Collected data:

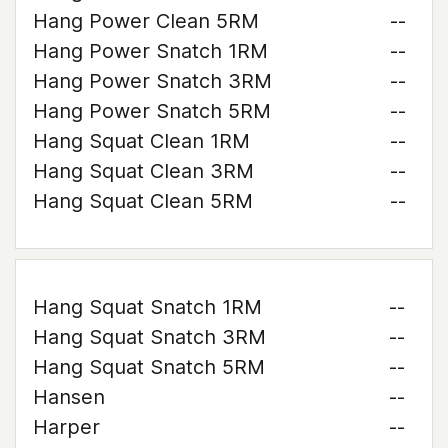
Hang Power Clean 5RM
--
Hang Power Snatch 1RM
--
Hang Power Snatch 3RM
--
Hang Power Snatch 5RM
--
Hang Squat Clean 1RM
--
Hang Squat Clean 3RM
--
Hang Squat Clean 5RM
--
Hang Squat Snatch 1RM
--
Hang Squat Snatch 3RM
--
Hang Squat Snatch 5RM
--
Hansen
--
Harper
--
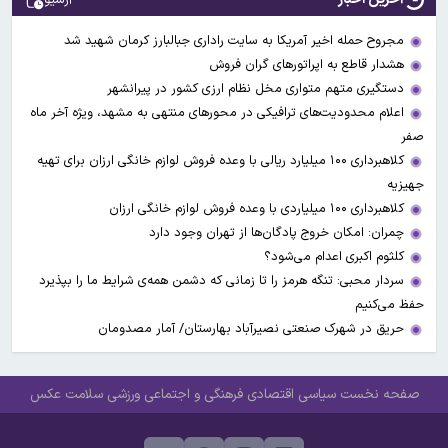
مجروح حمله اخیر آمریکا به سایت راداری جبالبارز کرمان شهید شد
هشدار قاطع به اپراتورهای گران فروش
دستگیری متهم متواری مخل نظام ارزی کشور در پیرانشهر
اعلام محدودیت‌های ترافیکی در محورهای منتهی به مشهد، ویژه آخر ماه
صفر
کلاهبرداری ۱۰۰ میلیارد ریالی با وعده فروش لوازم خانگی ارزان برای تهیه
جهیزیه
کلاهبرداری ۱۰۰ میلیاردی با وعده فروش لوازم خانگی ارزان
چمران: امکان خروج پادگان‌ها از تهران وجود دارد
کلثوم اکبری اعدام می‌شود؟
سردار محبی: تنگه هرمز را تا زمانی که دشمن همه‌ی شرایط ما را بپذیرد
حفظ می‌کنیم
حریق در شهرک صنعتی نصیرآباد بهارستان/ آمار مصدومان
صفحه نخست
سیاسی
اقتصادی
فرهنگی و اجتماعی
ورزشی
سلامت
عکس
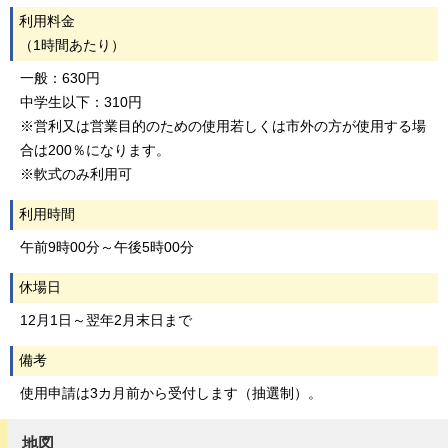
利用料金
（1時間あたり）
一般：630円
中学生以下：310円
※営利又は営業目的のための使用若しくは市外の方が使用する場
合は200％になります。
※軟式のみ利用可
利用時間
午前9時00分～午後5時00分
休場日
12月1日～翌年2月末日まで
備考
使用申請は3カ月前から受付します（抽選制）。
地図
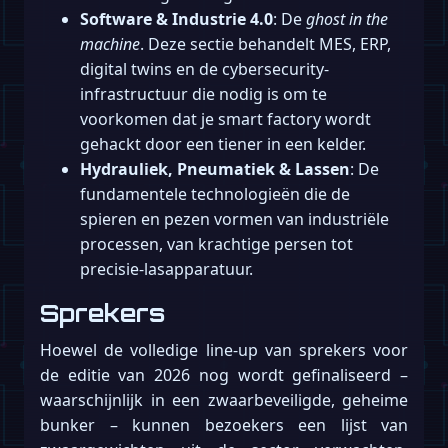
Software & Industrie 4.0
: De
ghost in the
machine
. Deze sectie behandelt MES, ERP,
digital twins en de cybersecurity-
infrastructuur die nodig is om te
voorkomen dat je smart factory wordt
gehackt door een tiener in een kelder.
Hydrauliek, Pneumatiek & Lassen
: De
fundamentele technologieën die de
spieren en pezen vormen van industriële
processen, van krachtige persen tot
precisie-lasapparatuur.
Sprekers
Hoewel de volledige line-up van sprekers voor
de editie van 2026 nog wordt gefinaliseerd –
waarschijnlijk in een zwaarbeveiligde, geheime
bunker – kunnen bezoekers een lijst van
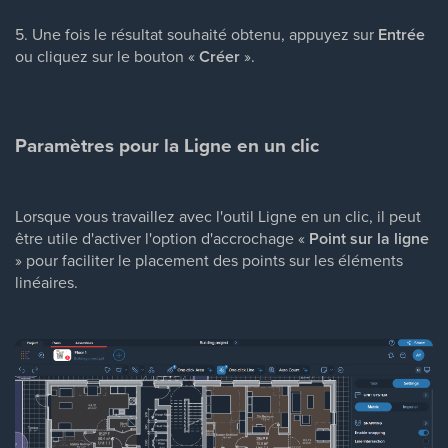
5. Une fois le résultat souhaité obtenu, appuyez sur
Entrée
ou cliquez sur le bouton «
Créer
».
Paramètres pour la Ligne en un clic
Lorsque vous travaillez avec l'outil Ligne en un clic, il peut
être utile d'activer l'option d'accrochage «
Point sur la ligne
» pour faciliter le placement des points sur les éléments
linéaires.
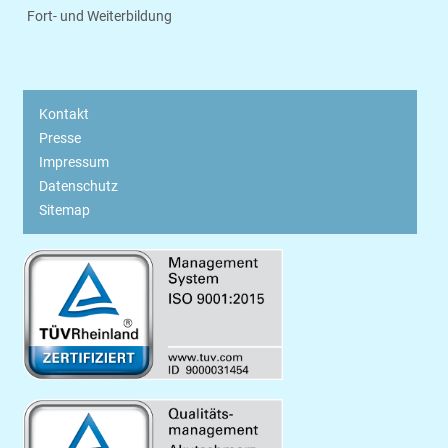
Fort- und Weiterbildung
Kontakt
Presse
Impressum
Datenschutz
Sitemap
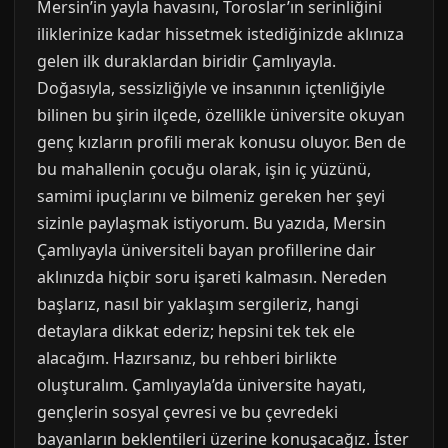
Mersin’in yayla havasını, Toroslar’ın serinliğini
iliklerinize kadar hissetmek istediğinizde aklınıza
gelen ilk duraklardan biridir Çamlıyayla.
Doğasıyla, sessizliğiyle ve insanının içtenliğiyle
bilinen bu şirin ilçede, özellikle üniversite okuyan
genç kızların profili merak konusu oluyor. Ben de
bu mahallenin çocuğu olarak, işin iç yüzünü,
samimi ipuçlarını ve bilmeniz gereken her şeyi
sizinle paylaşmak istiyorum. Bu yazıda, Mersin
Çamlıyayla üniversiteli bayan profillerine dair
aklınızda hiçbir soru işareti kalmasın. Nereden
başlarız, nasıl bir yaklaşım sergileriz, hangi
detaylara dikkat ederiz; hepsini tek tek ele
alacağım. Hazırsanız, bu rehberi birlikte
oluşturalım. Çamlıyayla’da üniversite hayatı,
gençlerin sosyal çevresi ve bu çevredeki
bayanların beklentileri üzerine konuşacağız. İster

_Work instruction_
Among the lines of the entries above, count those containing the string "ارزان". Write the number alone.

_Answer_
2